Source extract:
——————
Hey, um, could I grab my camera?

I want to film an old guy
like you talking about

how The Caretaker
is not real.

Whoa...The Caretaker...

[chuckling]



Last call.

Why don't you go pretend that
you know what you're doing

and get back to work.

Nice, uh...
talking with you, Carl.

Yeah, me too.



Hey!

Whoa!

Easy there cuz, you ok?

Yeah...I'm sorry, I was just
hustling back to the bar.

Alright man.

Well, tell your guys
wrap it up.

Good job tonight.

Hey, thanks.

Okay folks, time
to finish 'em up!

You don't have to go home
but you gotta get

the hell out of here.

And take me with you.

Here you go.

Hey Lori,
you all done?

Hey, yeah, I think Guy got tired
of redoing all my drink orders

so he said he'd
wrap it up for me.

Hey Sheila, that's it,
we're closed.

Thanks, guys.

Hey, don't you get tired
of guys staring at you

up and down all night?

No, if they stop staring,
the tips stop coming.

Yeah, I have the same problem
with chicks checking me out.

I just feel like
a piece of meat.

Yeah, if you'd actually
bartend a little, you know,

you might not lose your
job on the first night.

Oh, he's fine.

We had a couple of
kids quit yesterday

so we really
need you guys.

Why?

Uh, I don't know.

It gets crazy,
too much pressure,

it happens all the time.

But you're making
awesome tips?

Definitely, but
uh, we earn them.

Well, nothing's going to
keep me from quitting.

Well good.

I am done.

Ready for one?

Oh yes, please.

You work here?

Uh yeah, I've been your
waitress all night.

Yeah, I knew that.

Whoa, hey, hey.

Hey Mike.

Hey.

Uh...yeah, so um...Ron...
Ron said we are done.

We can chill.

Yeah, you guys should
go hang out on his boat.
——————
Exercise data:
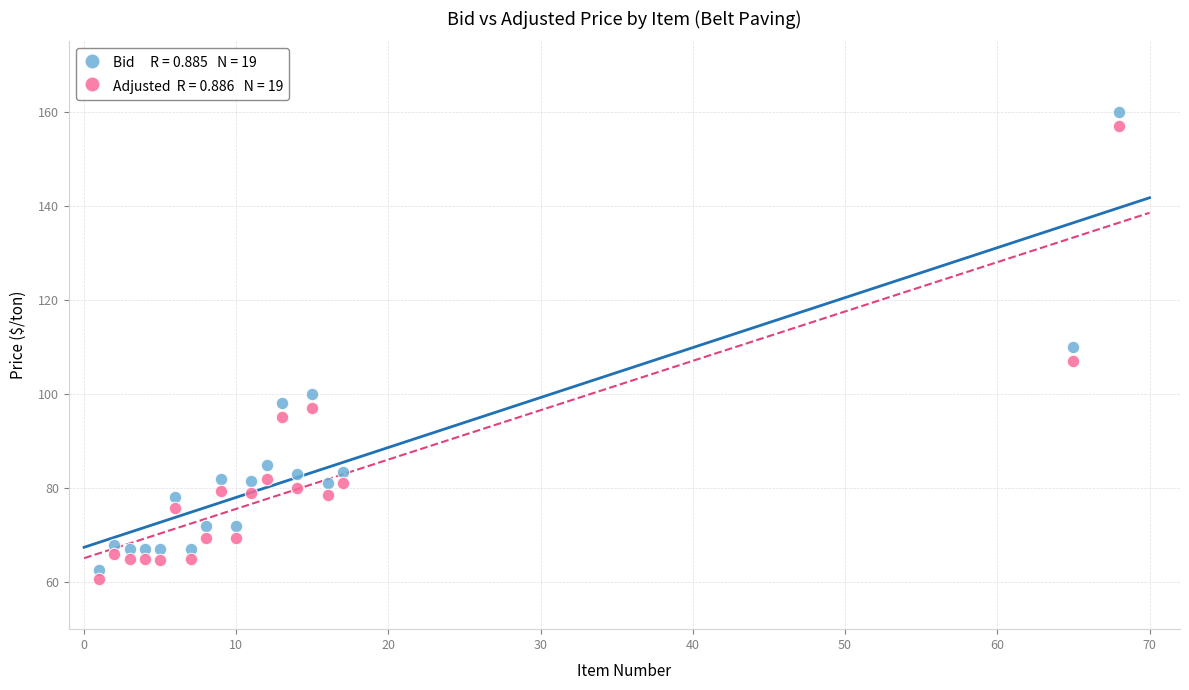

Across all data points, what is the range of X values (max minus min)?

67.0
——————
Tasks to carry out:
**a)** Retype the stretch of the bar dialogue from "Hey, don't you" through "checking me out.".
**b)** In the bar dialogue, why does the bar really need the new staff?

Answers provided:
**a)**
Hey, don't you get tired
of guys staring at you

up and down all night?

No, if they stop staring,
the tips stop coming.

Yeah, I have the same problem
with chicks checking me out.

**b)** A couple of kids quit yesterday.